* _À FAIRE_:
• 1. Dans l'extrait sur les momeurs, substituez « aînés » à « adultes », puis recopiez le passage depuis « Quel mot fascinant » jusqu'à « seulement aux adultes. » inclus.
• 2. Répondez à ces questions sur l'extrait consacré aux momeurs :
(a) En quelle année Monique Barré a-t-elle interrogé Phonsine Gohier ?
(b) Qui s'occupait d'Emma (Lachance) Sigouin pendant ses derniers mois de vie ?
(c) Quelle lampe éclairait la maison le soir ?
• 3. Poursuivez le récit sur la tradition des momeurs à partir de sa dernière phrase.

* _EXTRAIT CHOISI_:
---

«« Les joueurs de tours d’aujourd’hui ne sont plus les “momeurs” 1 d’autrefois », partageait Phonsine Gohier, 70 ans 2 à Monique Barré 3, alors jeune étudiante qui l’interro geait pour un travail scolaire, en 1939.
Quel mot fascinant que celui de « momeur » ainsi noté. Le décor sombre des soirées d’automne, pays des esprits maléfiques, revenants et monstres de nos imaginaires d’enfants, loin de ceux des jeunes « halloweeneurs » d’aujourd’hui, favorise sans doute le moment pour parler de ce jeu alors réservé seulement aux adultes.
Décor inspirant, soirées sombres automnales
Cette tradition a existé dans quelques familles hippolytoises. « Bien futés ceux qui les reconnaissaient », ressassait Emma (Lachance) Sigouin, malade en 1957, avec sa fille adoptive Marie-Ange 4 qui s’occupait d’elle, lors de ses derniers mois de vie. « Emma était reconnue pour être peureuse, racontait plus tard Marie-Ange (Sigouin) LeDoux. Alors, tous ceux qui lui jouaient des tours en avaient pour leur bénéfice! Elle était encore plus fébrile lors des soirées sombres d’automne et à la venue du mois de novembre. Rien pour l’aider, à l’église, les homélies du curé abordaient les thèmes de la mort et de l’âme ressuscitée pour préparer ses ouailles aux célébrations de la Commémoration des fidèles défunts. Esprits maléfiques, fantômes et revenants occupaient donc ses pensées. Même la protection de sa maison calme, devenait aux moindres petits craquements, lieu de présences inquiétantes et invisibles le soir, à la lueur blafarde de la lampe à l’huile. Amis et parenté en profitaient donc pour s’amuser.

---

* _DONNÉES FOURNIES_:
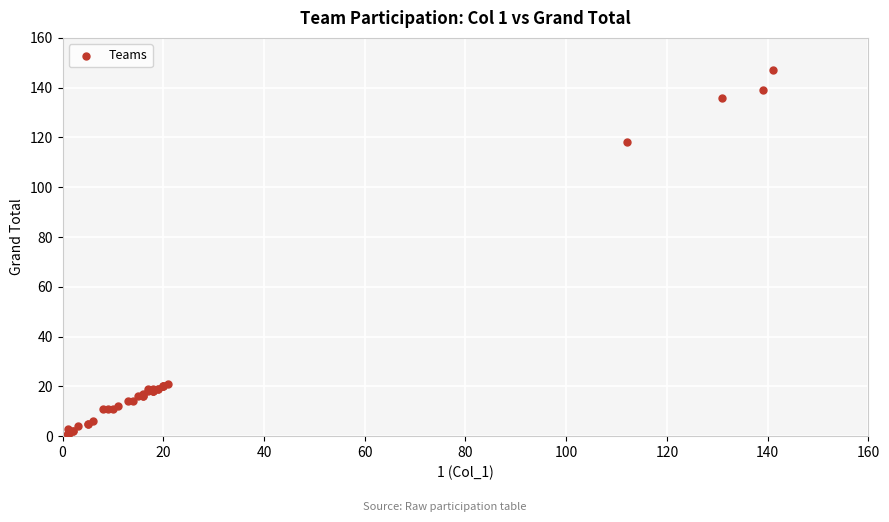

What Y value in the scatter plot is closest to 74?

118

---

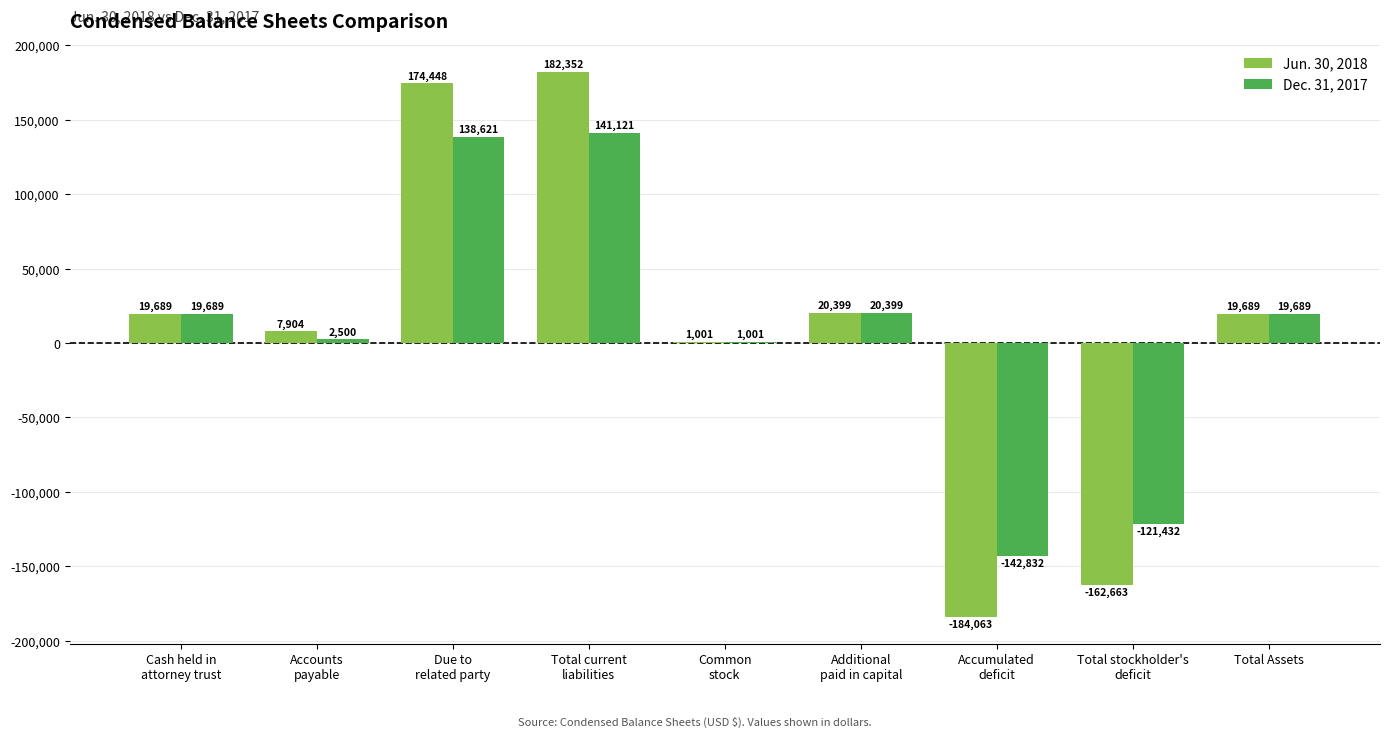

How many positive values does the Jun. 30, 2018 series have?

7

---

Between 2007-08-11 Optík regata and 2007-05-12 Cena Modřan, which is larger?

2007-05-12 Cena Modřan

---

* _RÉPONSES_:
• 1.
Quel mot fascinant que celui de « momeur » ainsi noté. Le décor sombre des soirées d’automne, pays des esprits maléfiques, revenants et monstres de nos imaginaires d’enfants, loin de ceux des jeunes « halloweeneurs » d’aujourd’hui, favorise sans doute le moment pour parler de ce jeu alors réservé seulement aux aînés.

• 2.
(a) En 1939.
(b) Sa fille adoptive, Marie-Ange.
(c) Une lampe à l'huile.

• 3.
« Momeurs » hippolytois
Ainsi, lorsque ces derniers se présentaient lors de ces soirées, emmitouflés sous tellement de couches de vêtements qu’on distinguait à peine leurs pupilles brillantes, elle s’affolait et le jeu commençait. Jos son mari jouait le jeu et à son cri d’épouvante, quittait calmement sa berçante et sa pipe et allait ouvrir tandis qu’Emma se cachait dans l’entrebâillement d’une porte. Assis sur le banc de « quêteux », au bord de la porte, la première partie du jeu consistait à poser des questions aux « momeurs » muets et impassibles ou à lancer des affirmations afin que dans leur réaction, on découvre leur identité. Jos, les examinant, avançait quelques noms. Emma, toujours en retrait, alimentait son mari d’indices. « C’est Philias. Dis-y que j’ai reconnu son grand nez. C’est Poléon, toujours les bottes sales pour salir mon plancher ». Et Emma, passait ainsi les hommes de sa famille et ceux des Sigouin. Elle hésitait à nommer les filles. « Si elle avait su, ajoutait Marie-Ange! Regarde-moi pas de même, j’t’ai reconnu, tu peux t’dévoiler », finissait par dire Emma, fâchée. Mais, immuable, rien ne se passait.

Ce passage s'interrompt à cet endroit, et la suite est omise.